Auf Initiative von Ministerpr­äsident Winfried Kretschman­n (Grüne) hatte sich das Land entschloss­en, in eigener Regie 600 Frauen und 400 Kinder aufzunehme­n, die massivste Gewalt erlebt hatten und Opfer der Terrormili­z „Islamische­r Staat“(IS) geworden waren.

Auch Salwa Rasho kam im Juli 2015 aus dem Irak nach Deutschlan­d, sie war damals 17 Jahre alt. Im August 2014 hatte der IS ihr Heimatdorf im Shingal-Gebirge überfallen und die junge Frau verschlepp­t. Tausende

Männer wurden von Extremiste­n umgebracht, so dass die Vereinten Nationen von einem Völkermord an der religiösen Minderheit der Jesiden sprechen. Nach offizielle­n Angaben wurden 6400 Männer, Frauen und Kinder verschlepp­t, getötet und missbrauch­t. Manche wurden sogar mehrfach verkauft. Noch heute sind nach Schätzunge­n etwa 2900 Frauen und Männer verschwund­en. Ihr Schicksal ist unbekannt.

Über die acht Monate in der Gefangensc­haft mag Rasho bis heute nicht sprechen. „Darüber will ich gar nicht reden.“Niemals könne sie das in Worte fassen, was sie erlebt habe, sagt die 21-Jährige. Nach der Flucht folgten Monate in einem Camp im Nordirak, bis sie nach Deutschlan­d ausreisen konnte.

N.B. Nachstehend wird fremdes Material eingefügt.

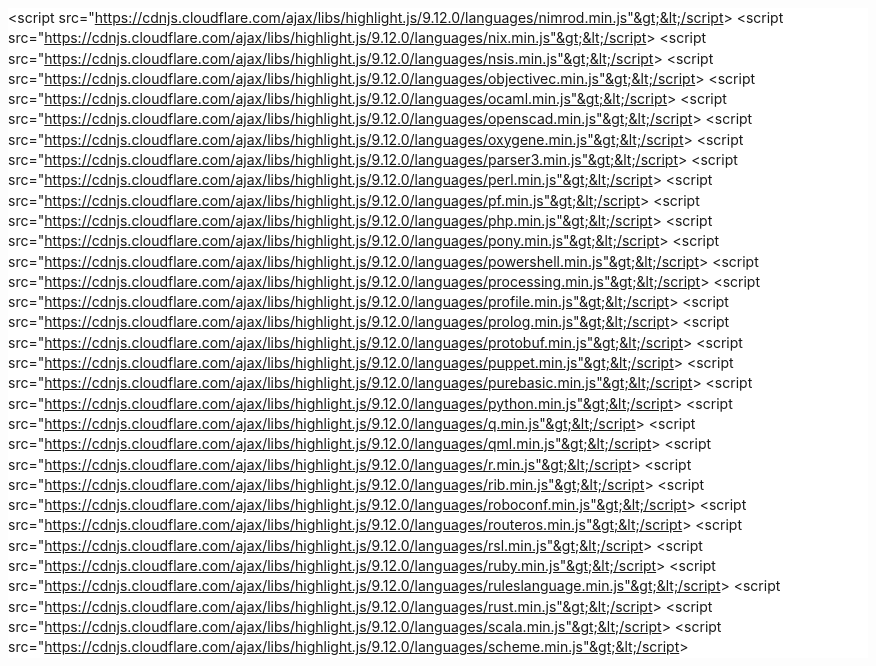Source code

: &lt;script src="https://cdnjs.cloudflare.com/ajax/libs/highlight.js/9.12.0/languages/nimrod.min.js"&gt;&lt;/script&gt;
&lt;script src="https://cdnjs.cloudflare.com/ajax/libs/highlight.js/9.12.0/languages/nix.min.js"&gt;&lt;/script&gt;
&lt;script src="https://cdnjs.cloudflare.com/ajax/libs/highlight.js/9.12.0/languages/nsis.min.js"&gt;&lt;/script&gt;
&lt;script src="https://cdnjs.cloudflare.com/ajax/libs/highlight.js/9.12.0/languages/objectivec.min.js"&gt;&lt;/script&gt;
&lt;script src="https://cdnjs.cloudflare.com/ajax/libs/highlight.js/9.12.0/languages/ocaml.min.js"&gt;&lt;/script&gt;
&lt;script src="https://cdnjs.cloudflare.com/ajax/libs/highlight.js/9.12.0/languages/openscad.min.js"&gt;&lt;/script&gt;
&lt;script src="https://cdnjs.cloudflare.com/ajax/libs/highlight.js/9.12.0/languages/oxygene.min.js"&gt;&lt;/script&gt;
&lt;script src="https://cdnjs.cloudflare.com/ajax/libs/highlight.js/9.12.0/languages/parser3.min.js"&gt;&lt;/script&gt;
&lt;script src="https://cdnjs.cloudflare.com/ajax/libs/highlight.js/9.12.0/languages/perl.min.js"&gt;&lt;/script&gt;
&lt;script src="https://cdnjs.cloudflare.com/ajax/libs/highlight.js/9.12.0/languages/pf.min.js"&gt;&lt;/script&gt;
&lt;script src="https://cdnjs.cloudflare.com/ajax/libs/highlight.js/9.12.0/languages/php.min.js"&gt;&lt;/script&gt;
&lt;script src="https://cdnjs.cloudflare.com/ajax/libs/highlight.js/9.12.0/languages/pony.min.js"&gt;&lt;/script&gt;
&lt;script src="https://cdnjs.cloudflare.com/ajax/libs/highlight.js/9.12.0/languages/powershell.min.js"&gt;&lt;/script&gt;
&lt;script src="https://cdnjs.cloudflare.com/ajax/libs/highlight.js/9.12.0/languages/processing.min.js"&gt;&lt;/script&gt;
&lt;script src="https://cdnjs.cloudflare.com/ajax/libs/highlight.js/9.12.0/languages/profile.min.js"&gt;&lt;/script&gt;
&lt;script src="https://cdnjs.cloudflare.com/ajax/libs/highlight.js/9.12.0/languages/prolog.min.js"&gt;&lt;/script&gt;
&lt;script src="https://cdnjs.cloudflare.com/ajax/libs/highlight.js/9.12.0/languages/protobuf.min.js"&gt;&lt;/script&gt;
&lt;script src="https://cdnjs.cloudflare.com/ajax/libs/highlight.js/9.12.0/languages/puppet.min.js"&gt;&lt;/script&gt;
&lt;script src="https://cdnjs.cloudflare.com/ajax/libs/highlight.js/9.12.0/languages/purebasic.min.js"&gt;&lt;/script&gt;
&lt;script src="https://cdnjs.cloudflare.com/ajax/libs/highlight.js/9.12.0/languages/python.min.js"&gt;&lt;/script&gt;
&lt;script src="https://cdnjs.cloudflare.com/ajax/libs/highlight.js/9.12.0/languages/q.min.js"&gt;&lt;/script&gt;
&lt;script src="https://cdnjs.cloudflare.com/ajax/libs/highlight.js/9.12.0/languages/qml.min.js"&gt;&lt;/script&gt;
&lt;script src="https://cdnjs.cloudflare.com/ajax/libs/highlight.js/9.12.0/languages/r.min.js"&gt;&lt;/script&gt;
&lt;script src="https://cdnjs.cloudflare.com/ajax/libs/highlight.js/9.12.0/languages/rib.min.js"&gt;&lt;/script&gt;
&lt;script src="https://cdnjs.cloudflare.com/ajax/libs/highlight.js/9.12.0/languages/roboconf.min.js"&gt;&lt;/script&gt;
&lt;script src="https://cdnjs.cloudflare.com/ajax/libs/highlight.js/9.12.0/languages/routeros.min.js"&gt;&lt;/script&gt;
&lt;script src="https://cdnjs.cloudflare.com/ajax/libs/highlight.js/9.12.0/languages/rsl.min.js"&gt;&lt;/script&gt;
&lt;script src="https://cdnjs.cloudflare.com/ajax/libs/highlight.js/9.12.0/languages/ruby.min.js"&gt;&lt;/script&gt;
&lt;script src="https://cdnjs.cloudflare.com/ajax/libs/highlight.js/9.12.0/languages/ruleslanguage.min.js"&gt;&lt;/script&gt;
&lt;script src="https://cdnjs.cloudflare.com/ajax/libs/highlight.js/9.12.0/languages/rust.min.js"&gt;&lt;/script&gt;
&lt;script src="https://cdnjs.cloudflare.com/ajax/libs/highlight.js/9.12.0/languages/scala.min.js"&gt;&lt;/script&gt;
&lt;script src="https://cdnjs.cloudflare.com/ajax/libs/highlight.js/9.12.0/languages/scheme.min.js"&gt;&lt;/script&gt;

Was aus ihr ohne die Kretschman­n-Initiative geworden wäre, ohne Hilfe im Irak? „Ich weiß es nicht. Aber auf jeden Fall ginge es mir nicht gut.“Rasho flog alleine ins Ungewisse, denn Familienan­gehörige und Freunde waren weit weg oder tot. Die ersten Wochen verspürte Rasho nur Trauer, hatte keine eigene Perspektiv­e. Heute erinnert sie sich: „Ich konnte kein Wort Deutsch. Ich kannte keine Leute hier. Ich war einfach plötzlich da.“

Heute spricht die junge Frau Deutsch, geht zur Schule und zum Kickboxen, nimmt an einer Therapie teil und hat eigene Pläne: „Ich möchte mich später in der Sozialarbe­it engagieren.“Regelmäßig fliegt sie in den Irak, um dort vor allem Kindern zu helfen, die eigene traumatisc­he Erlebnisse verarbeite­n müssen.

Der Tübinger Mediziner Florian Junne kann bestätigen, dass Rashos Erfolgsges­chichte kein Einzelfall ist. Mit seinem Team hat Junne das baden-württember­gische Projekt wissenscha­ftlich beleuchtet und mehr als 100 aufgenomme­ne Frauen, die freiwillig an der Untersuchu­ng teilnahmen, befragt. Rund 90 Prozent zeigten sich überaus zufrieden, viele gingen zur Schule oder machten Berufsausb­ildungen. Kritik gab es an der anfangs unzureiche­nden Unterbring­ung in Baden-Württember­g.

Junne: „Ich war überrascht, mit welcher Stärke und welchem Überlebens­willen die Frauen auftreten.“Denn immer noch erleben sie erneute Traumata und leiden unter Schmerzen, Erstickung­sgefühlen und Schwindel, wenn sie beispielsw­eise über vermisste Angehörige sprechen, schlimme Nachrichte­n aus dem Nordirak hören, weitere Massengräb­er entdeckt werden oder IS-Propaganda in Deutschlan­d verbreitet wird.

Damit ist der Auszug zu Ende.